**Problem**
Among the entries, find the lines with the string "Left" and copy them.

**Data under study**
Content starts

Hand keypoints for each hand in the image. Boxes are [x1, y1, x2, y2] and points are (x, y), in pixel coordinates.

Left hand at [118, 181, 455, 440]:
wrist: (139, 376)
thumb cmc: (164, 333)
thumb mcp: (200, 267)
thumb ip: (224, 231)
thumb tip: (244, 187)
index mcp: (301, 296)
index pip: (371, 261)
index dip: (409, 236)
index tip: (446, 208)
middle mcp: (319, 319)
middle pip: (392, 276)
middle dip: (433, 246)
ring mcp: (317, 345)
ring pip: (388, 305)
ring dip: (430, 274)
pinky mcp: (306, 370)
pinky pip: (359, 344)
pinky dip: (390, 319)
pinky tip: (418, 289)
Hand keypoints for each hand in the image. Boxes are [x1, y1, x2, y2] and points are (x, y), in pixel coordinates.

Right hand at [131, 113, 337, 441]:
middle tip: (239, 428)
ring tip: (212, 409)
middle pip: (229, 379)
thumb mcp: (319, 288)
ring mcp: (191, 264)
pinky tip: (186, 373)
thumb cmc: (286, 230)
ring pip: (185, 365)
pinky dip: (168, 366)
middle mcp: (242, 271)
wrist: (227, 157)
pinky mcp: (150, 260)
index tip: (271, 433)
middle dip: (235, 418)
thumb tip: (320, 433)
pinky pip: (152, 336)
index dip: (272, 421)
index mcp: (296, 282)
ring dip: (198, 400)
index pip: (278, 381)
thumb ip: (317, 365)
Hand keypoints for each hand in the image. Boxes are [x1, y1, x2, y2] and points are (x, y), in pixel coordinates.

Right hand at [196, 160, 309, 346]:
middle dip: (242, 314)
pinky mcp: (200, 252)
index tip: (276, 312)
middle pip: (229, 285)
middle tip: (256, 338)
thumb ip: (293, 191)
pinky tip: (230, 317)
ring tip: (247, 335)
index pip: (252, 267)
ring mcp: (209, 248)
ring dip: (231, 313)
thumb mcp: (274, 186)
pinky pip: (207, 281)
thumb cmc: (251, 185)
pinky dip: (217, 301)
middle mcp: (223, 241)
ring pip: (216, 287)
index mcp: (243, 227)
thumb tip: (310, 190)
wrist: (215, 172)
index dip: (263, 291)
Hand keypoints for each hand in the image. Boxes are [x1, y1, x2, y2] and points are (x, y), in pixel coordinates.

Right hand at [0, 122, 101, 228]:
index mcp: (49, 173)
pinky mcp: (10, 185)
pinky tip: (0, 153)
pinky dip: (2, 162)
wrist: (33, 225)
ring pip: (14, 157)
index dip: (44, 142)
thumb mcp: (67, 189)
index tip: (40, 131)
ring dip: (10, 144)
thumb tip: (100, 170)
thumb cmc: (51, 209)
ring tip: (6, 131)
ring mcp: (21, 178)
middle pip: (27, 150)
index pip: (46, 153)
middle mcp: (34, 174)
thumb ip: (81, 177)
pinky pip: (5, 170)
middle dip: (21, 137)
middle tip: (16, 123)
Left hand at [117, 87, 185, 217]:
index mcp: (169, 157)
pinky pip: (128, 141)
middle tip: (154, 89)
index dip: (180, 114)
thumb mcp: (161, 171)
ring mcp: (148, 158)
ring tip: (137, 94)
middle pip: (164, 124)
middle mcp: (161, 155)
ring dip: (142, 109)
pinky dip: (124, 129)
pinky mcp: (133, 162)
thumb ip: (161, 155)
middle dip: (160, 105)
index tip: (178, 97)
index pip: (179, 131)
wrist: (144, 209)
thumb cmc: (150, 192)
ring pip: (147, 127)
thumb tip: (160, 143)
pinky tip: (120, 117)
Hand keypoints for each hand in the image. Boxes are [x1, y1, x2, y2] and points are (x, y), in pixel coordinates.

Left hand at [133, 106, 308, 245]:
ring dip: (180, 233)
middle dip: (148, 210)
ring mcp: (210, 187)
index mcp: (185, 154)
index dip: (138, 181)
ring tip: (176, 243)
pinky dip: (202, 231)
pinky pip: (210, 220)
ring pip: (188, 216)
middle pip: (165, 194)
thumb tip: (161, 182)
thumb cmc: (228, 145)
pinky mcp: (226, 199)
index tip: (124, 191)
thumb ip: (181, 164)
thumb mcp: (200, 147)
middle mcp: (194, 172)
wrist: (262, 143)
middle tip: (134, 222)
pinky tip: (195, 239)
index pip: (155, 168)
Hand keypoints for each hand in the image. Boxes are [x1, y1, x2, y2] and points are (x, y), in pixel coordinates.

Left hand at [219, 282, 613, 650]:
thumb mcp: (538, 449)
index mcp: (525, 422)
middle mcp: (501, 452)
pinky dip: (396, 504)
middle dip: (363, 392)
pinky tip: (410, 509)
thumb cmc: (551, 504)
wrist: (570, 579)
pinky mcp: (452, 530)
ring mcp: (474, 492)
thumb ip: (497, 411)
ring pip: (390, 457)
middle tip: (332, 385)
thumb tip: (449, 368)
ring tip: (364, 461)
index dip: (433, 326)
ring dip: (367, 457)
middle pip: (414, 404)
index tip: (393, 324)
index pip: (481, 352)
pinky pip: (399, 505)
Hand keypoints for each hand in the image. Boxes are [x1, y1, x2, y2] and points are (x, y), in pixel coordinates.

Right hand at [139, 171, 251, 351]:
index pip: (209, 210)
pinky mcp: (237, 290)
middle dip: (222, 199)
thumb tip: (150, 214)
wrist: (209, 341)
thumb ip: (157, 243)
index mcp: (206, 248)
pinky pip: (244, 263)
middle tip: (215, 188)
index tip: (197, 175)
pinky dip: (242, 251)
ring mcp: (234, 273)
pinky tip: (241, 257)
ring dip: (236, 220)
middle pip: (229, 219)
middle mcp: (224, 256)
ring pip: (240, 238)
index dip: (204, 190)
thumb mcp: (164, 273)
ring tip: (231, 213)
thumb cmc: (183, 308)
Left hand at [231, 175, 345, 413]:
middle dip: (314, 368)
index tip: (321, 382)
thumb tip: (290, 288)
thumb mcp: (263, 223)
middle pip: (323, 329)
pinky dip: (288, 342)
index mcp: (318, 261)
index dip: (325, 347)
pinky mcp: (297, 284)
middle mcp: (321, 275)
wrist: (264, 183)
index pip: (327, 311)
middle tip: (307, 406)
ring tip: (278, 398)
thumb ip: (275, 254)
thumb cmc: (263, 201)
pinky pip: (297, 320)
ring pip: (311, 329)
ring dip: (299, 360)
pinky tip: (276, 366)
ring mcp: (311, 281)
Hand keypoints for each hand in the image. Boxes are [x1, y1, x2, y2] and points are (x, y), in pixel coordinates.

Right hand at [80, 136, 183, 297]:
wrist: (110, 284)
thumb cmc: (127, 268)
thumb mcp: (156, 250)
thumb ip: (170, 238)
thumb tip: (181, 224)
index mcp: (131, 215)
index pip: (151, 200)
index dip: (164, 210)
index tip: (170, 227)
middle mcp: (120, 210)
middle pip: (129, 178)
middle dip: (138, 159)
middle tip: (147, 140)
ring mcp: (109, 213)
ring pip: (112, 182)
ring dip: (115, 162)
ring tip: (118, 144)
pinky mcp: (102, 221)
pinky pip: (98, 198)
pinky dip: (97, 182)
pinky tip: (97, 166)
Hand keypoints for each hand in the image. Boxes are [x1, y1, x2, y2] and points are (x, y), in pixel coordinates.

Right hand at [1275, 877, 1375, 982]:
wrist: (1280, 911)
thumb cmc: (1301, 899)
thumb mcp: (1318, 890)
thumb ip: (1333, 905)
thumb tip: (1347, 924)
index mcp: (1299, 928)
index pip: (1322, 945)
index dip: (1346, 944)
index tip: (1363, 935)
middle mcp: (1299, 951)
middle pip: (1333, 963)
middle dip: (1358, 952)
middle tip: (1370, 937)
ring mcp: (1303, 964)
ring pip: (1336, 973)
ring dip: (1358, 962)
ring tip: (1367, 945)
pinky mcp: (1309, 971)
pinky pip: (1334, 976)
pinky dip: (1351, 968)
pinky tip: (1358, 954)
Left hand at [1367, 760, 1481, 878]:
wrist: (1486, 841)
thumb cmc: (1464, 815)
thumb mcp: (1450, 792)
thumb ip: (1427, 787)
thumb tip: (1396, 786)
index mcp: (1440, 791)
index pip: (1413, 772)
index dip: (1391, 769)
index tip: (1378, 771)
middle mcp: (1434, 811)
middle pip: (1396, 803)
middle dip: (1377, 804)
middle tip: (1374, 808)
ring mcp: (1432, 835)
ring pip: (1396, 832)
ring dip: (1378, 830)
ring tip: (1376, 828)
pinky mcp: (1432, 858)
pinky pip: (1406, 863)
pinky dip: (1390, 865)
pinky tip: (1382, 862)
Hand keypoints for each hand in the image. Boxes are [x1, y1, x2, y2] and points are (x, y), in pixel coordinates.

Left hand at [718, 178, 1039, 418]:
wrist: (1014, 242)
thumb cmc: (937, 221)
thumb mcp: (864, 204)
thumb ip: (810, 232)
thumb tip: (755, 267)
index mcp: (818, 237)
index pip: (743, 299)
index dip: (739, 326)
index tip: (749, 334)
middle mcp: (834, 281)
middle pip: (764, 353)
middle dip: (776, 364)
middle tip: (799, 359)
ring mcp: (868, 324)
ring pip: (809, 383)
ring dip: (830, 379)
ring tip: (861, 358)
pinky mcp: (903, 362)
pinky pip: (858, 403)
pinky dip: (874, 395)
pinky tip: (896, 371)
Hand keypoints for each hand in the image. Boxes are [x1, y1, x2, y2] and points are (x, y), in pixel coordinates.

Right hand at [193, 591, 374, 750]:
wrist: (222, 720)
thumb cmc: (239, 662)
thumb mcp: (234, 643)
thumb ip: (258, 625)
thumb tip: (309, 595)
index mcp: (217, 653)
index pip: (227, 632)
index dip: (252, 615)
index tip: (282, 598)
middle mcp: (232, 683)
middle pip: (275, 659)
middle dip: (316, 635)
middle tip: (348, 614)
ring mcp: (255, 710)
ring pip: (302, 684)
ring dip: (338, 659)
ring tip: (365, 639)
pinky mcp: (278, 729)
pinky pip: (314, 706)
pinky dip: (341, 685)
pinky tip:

Content ends

**Answer to this exercise**
Left hand at [118, 181, 455, 440]:
Left hand at [117, 87, 185, 217]:
Left hand at [133, 106, 308, 245]:
Left hand at [219, 282, 613, 650]:
Left hand at [231, 175, 345, 413]:
Left hand at [1367, 760, 1481, 878]:
Left hand at [718, 178, 1039, 418]:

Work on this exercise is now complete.